::: INFORMATION SHOWN :::

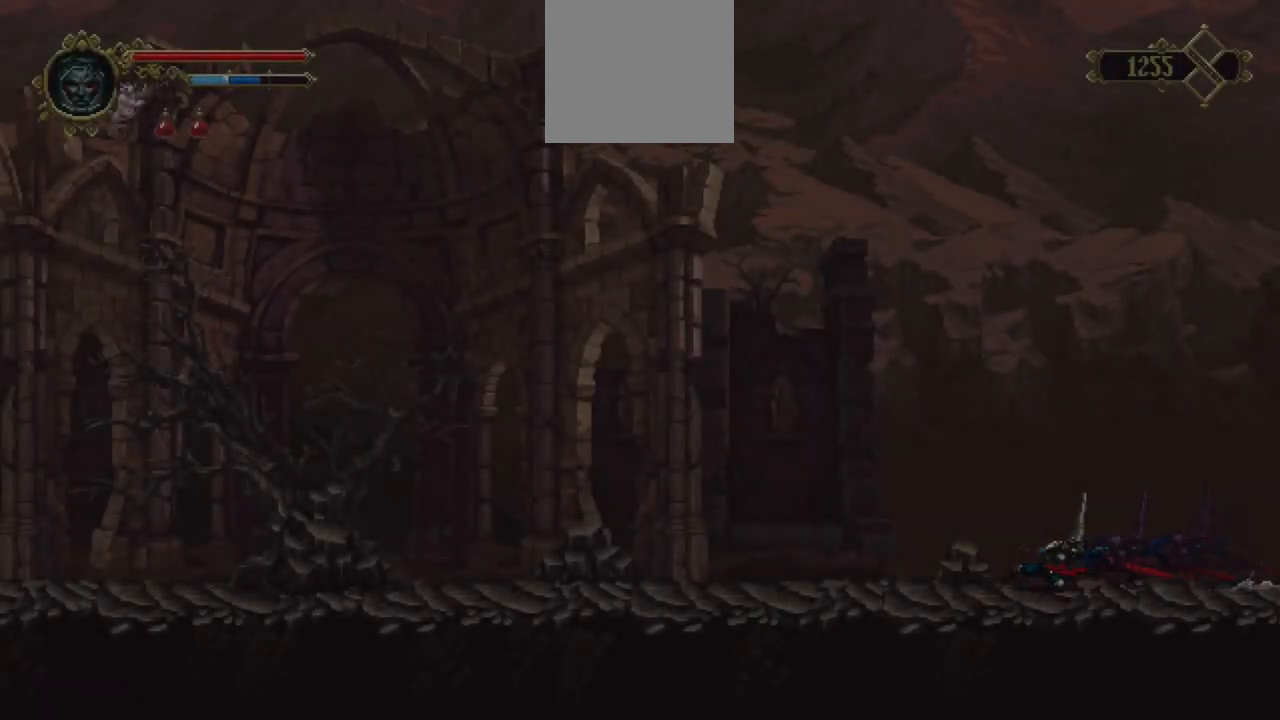
{"buttons": ["X"], "left_stick": "left", "right_stick": "center", "events": [[17, "X", "up"], [83, "X", "down"]]}
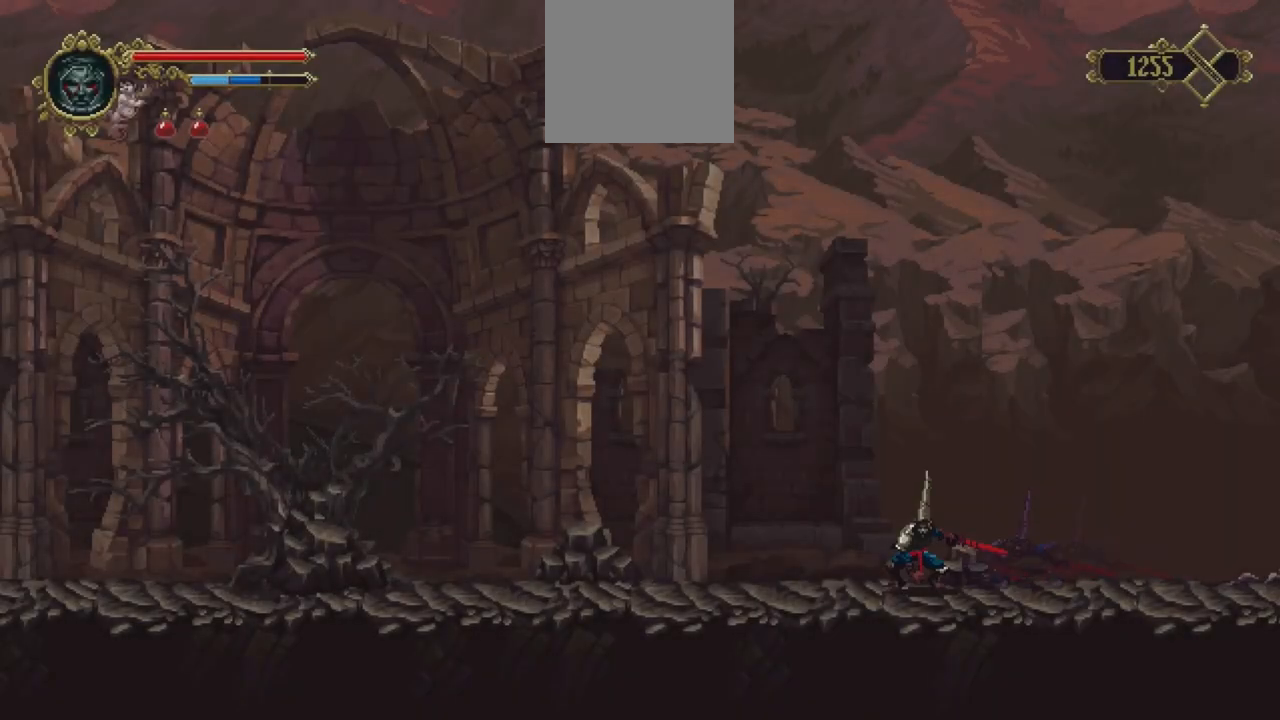
{"buttons": ["X"], "left_stick": "left", "right_stick": "center", "events": []}
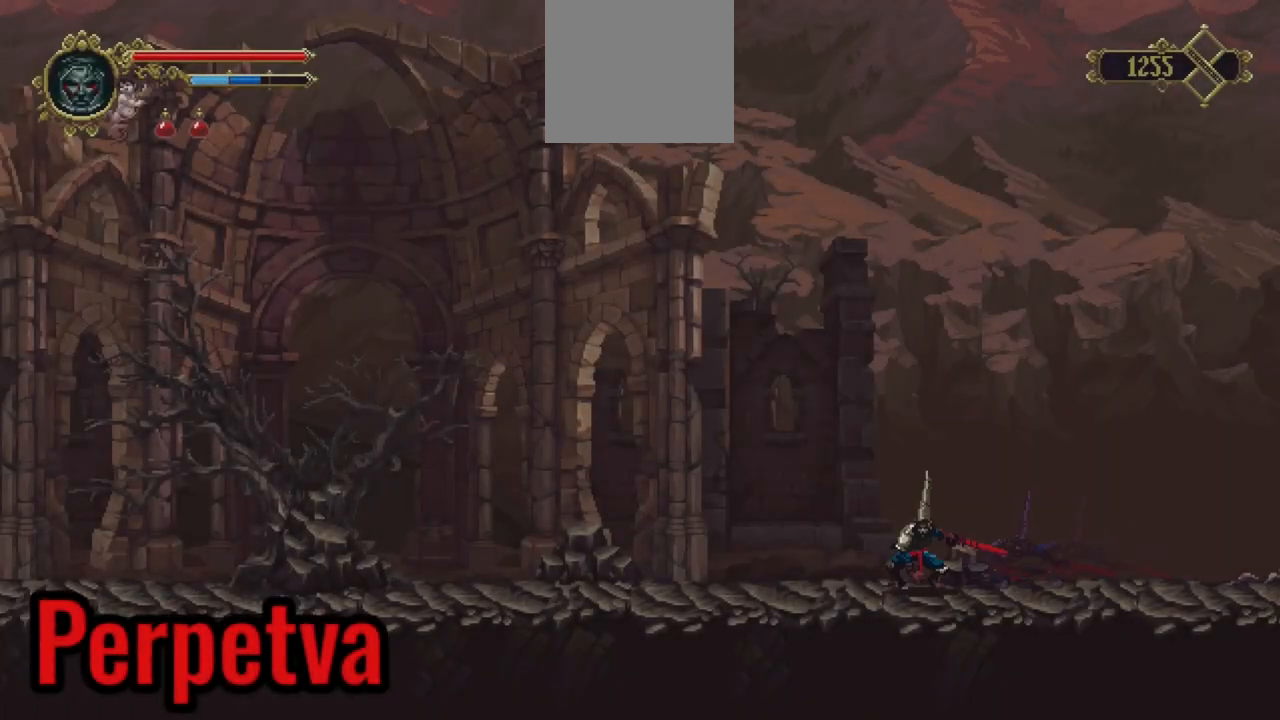
{"buttons": ["X"], "left_stick": "left", "right_stick": "center", "events": []}
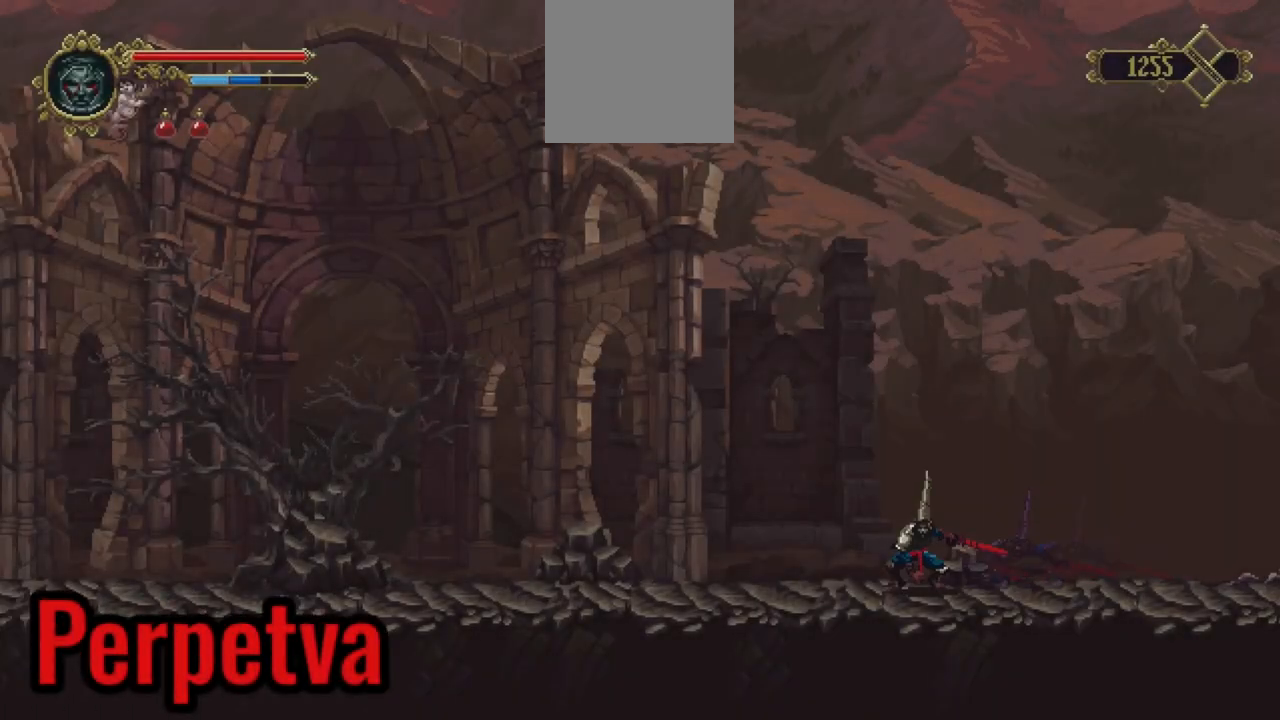
{"buttons": ["X"], "left_stick": "left", "right_stick": "center", "events": []}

:::

* DIRECTIONS: Copy out every line of the data above, taking care to leave the pictures out.

* RESPONSE BOX:
{"buttons": ["X"], "left_stick": "left", "right_stick": "center", "events": [[17, "X", "up"], [83, "X", "down"]]}
{"buttons": ["X"], "left_stick": "left", "right_stick": "center", "events": []}
{"buttons": ["X"], "left_stick": "left", "right_stick": "center", "events": []}
{"buttons": ["X"], "left_stick": "left", "right_stick": "center", "events": []}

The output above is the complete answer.